Problem requirements —
Only the lines holding the string "mais" are needed; copy each of them from the data.
[[ Information given, beginning ]]
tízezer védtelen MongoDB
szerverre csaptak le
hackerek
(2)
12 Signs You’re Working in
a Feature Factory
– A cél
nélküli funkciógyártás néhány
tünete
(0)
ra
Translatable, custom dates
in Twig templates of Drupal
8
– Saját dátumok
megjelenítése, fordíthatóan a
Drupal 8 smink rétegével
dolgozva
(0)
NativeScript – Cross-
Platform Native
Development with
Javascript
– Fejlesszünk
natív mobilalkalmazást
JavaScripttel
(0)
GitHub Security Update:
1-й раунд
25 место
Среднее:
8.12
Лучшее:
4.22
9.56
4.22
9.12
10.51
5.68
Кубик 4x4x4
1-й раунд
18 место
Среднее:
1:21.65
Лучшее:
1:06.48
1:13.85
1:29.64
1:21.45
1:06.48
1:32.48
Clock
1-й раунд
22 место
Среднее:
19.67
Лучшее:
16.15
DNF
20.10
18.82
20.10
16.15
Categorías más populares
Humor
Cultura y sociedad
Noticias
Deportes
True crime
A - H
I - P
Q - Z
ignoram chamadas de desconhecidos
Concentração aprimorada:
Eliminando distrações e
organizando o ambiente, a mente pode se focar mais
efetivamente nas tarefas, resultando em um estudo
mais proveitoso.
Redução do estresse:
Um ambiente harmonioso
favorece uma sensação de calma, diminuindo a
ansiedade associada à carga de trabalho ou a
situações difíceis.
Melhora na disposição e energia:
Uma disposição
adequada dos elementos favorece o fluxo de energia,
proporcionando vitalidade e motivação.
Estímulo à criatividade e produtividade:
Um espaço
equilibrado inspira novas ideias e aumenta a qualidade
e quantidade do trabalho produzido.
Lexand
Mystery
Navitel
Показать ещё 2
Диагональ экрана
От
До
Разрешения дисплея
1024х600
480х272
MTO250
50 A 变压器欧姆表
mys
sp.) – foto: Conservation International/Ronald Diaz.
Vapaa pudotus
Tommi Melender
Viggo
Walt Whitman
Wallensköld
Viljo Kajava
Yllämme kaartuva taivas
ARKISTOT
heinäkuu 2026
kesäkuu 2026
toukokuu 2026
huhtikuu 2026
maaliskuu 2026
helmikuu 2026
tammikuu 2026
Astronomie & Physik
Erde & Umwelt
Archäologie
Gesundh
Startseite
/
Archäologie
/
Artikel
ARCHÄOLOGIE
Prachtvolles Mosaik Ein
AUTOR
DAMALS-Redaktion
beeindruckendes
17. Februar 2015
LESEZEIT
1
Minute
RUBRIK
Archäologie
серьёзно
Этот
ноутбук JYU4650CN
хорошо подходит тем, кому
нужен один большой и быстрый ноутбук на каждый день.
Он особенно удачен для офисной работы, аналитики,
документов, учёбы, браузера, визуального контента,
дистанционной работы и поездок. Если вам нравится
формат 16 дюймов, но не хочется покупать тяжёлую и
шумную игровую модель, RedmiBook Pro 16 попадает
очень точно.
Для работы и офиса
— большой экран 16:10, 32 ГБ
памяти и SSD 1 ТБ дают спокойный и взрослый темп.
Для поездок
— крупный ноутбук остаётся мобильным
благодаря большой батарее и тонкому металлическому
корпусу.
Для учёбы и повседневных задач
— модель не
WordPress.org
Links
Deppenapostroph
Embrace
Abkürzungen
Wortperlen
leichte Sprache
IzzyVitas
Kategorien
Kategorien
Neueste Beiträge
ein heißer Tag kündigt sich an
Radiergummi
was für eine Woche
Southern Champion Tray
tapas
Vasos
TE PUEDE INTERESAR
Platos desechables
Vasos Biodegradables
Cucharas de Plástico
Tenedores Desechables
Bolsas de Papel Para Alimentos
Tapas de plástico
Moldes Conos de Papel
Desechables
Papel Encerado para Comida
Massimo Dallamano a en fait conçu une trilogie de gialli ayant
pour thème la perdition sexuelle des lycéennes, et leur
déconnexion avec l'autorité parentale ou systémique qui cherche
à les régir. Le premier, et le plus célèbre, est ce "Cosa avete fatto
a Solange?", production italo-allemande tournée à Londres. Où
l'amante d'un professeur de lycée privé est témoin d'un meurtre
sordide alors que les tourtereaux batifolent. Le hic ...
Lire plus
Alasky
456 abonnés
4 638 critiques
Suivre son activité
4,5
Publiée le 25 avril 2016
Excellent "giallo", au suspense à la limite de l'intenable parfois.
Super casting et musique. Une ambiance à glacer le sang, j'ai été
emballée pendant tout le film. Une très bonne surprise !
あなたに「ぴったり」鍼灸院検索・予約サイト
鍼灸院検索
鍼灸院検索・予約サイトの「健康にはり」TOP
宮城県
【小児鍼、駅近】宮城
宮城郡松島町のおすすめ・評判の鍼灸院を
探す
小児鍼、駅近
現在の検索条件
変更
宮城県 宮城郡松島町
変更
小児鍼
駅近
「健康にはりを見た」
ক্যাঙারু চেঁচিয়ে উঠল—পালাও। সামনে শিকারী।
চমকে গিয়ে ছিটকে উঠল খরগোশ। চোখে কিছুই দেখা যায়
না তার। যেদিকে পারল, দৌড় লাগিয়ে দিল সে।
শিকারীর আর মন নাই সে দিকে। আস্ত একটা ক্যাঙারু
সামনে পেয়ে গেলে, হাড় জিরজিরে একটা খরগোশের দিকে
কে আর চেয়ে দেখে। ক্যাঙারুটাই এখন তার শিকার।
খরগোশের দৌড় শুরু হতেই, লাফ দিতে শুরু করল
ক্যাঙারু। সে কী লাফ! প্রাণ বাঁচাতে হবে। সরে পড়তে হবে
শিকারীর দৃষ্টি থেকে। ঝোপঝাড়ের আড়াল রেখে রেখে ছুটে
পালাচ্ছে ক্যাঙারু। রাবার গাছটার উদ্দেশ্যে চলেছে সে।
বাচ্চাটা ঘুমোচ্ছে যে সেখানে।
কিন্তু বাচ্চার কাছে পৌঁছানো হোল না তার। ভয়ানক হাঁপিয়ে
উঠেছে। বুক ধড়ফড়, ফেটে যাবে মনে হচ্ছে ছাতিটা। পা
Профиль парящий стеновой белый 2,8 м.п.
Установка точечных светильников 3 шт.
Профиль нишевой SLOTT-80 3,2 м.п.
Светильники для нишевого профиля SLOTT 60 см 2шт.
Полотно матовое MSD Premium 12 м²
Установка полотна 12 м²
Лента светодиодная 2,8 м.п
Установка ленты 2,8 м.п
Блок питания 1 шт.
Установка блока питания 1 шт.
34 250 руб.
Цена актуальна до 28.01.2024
[[ Information given, end ]]
Exercise result —
organizando o ambiente, a mente pode se focar mais
mais proveitoso.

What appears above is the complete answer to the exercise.